Tumor vaccines also exist based on RNA. RNA can be extracted from cancers and amplified for the generation of vaccines. Conversely to DNA-based vaccines, RNA vaccines are not integrated into the host’s genome. Sahin et al. established an RNA tumor vaccine using next-generation sequencing databases, creating a vaccine that would encode neoantigens that had previously been shown to be captured by dendritic cells [98]. Thirteen patients suffering from melanoma were treated with this RNA vaccine, and eight of them showed no tumor development at follow-up visits. In another clinical trial [99], a bioinformatic algorithm was used to predict the optimum combination of MHC-I molecules with neoantigens. Based on the bioinformatic results, a synthetic long peptide vaccine was created and six melanoma patients were administered the vaccine. No tumor recurrence for 32 months after vaccination was observed in four out of six patients [99]. Clinical studies on antitumor vaccines have also shown that in patients with early-stage tumors, anti-cancer vaccines prove more effective as compared to patients with advanced diseases [100]. Summing up the clinical data that exists on anti-tumor vaccines so far, these vaccines have proven safe and moderately effective, inducing a CD8+- and CD4+-specific T-cell response, but more research on this is warranted in the future.

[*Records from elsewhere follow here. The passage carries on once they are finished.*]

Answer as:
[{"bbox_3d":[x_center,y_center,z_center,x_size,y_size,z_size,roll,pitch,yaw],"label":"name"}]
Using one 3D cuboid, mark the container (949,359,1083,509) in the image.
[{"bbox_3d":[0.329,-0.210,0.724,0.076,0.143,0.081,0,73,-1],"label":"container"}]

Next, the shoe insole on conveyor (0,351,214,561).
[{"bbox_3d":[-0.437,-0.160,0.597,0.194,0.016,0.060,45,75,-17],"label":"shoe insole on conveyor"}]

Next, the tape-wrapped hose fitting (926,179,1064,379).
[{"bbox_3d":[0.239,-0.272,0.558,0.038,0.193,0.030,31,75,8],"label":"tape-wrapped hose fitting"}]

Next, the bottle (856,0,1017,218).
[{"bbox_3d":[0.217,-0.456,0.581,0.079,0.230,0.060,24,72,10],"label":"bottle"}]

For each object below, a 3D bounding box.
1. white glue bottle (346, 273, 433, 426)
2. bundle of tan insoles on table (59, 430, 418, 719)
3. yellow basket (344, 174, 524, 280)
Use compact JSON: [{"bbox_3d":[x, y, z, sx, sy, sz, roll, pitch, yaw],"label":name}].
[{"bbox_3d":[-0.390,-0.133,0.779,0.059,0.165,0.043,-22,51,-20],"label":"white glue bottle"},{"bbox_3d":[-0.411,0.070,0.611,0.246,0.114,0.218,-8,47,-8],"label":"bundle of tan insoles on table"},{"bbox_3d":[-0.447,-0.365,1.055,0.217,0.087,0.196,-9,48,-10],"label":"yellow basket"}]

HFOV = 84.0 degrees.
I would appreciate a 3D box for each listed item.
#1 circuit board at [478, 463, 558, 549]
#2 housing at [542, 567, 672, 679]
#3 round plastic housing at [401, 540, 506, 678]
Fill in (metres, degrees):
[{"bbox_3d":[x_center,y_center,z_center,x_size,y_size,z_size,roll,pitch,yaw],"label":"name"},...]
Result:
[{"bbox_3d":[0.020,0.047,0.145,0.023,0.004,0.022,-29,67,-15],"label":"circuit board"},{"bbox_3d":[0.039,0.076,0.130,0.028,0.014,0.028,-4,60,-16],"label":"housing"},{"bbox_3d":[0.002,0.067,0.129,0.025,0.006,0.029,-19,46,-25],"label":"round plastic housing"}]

To the best of our knowledge, TANs, as antigen-presenting cells within the tumor microenvironment, have so far not been used to generate cancer vaccines. We propose that, in the future, neoantigens presented by TANs may also be used to generate vaccines against malignant diseases. A combination of both—a neoantigen vaccine and specific recruitment of the antigen-presenting TAN phenotype in cancers—may be a promising therapeutic option as a novel approach to anti-tumor immune therapy.

5. Conclusions

TANs play a many-faceted role in lung cancer, as shown in murine models as well as in humans. The recruitment of neutrophils into the tumor stroma may have a pro-carcinogenic as well as an anti-carcinogenic effect.

Many details of the complex interplay of TANs in lung cancer with inflammatory molecules and tumorigenic pathways have been elucidated. Further research is warranted to clarify what key steps in tumorigenesis are influenced by TANs. The distinct characterization of TANs in human lung cancer is mandatory to outline further neutrophil signatures associated with prognosis and to outline future therapeutic targets or prognostic biomarkers.

Lastly, turning pro-carcinogenic TANs to anti-carcinogenic TANs may be an opportunity to boost natural anti-tumor immunity. In the future, even a vaccine-induced antitumor treatment may thereby be realized.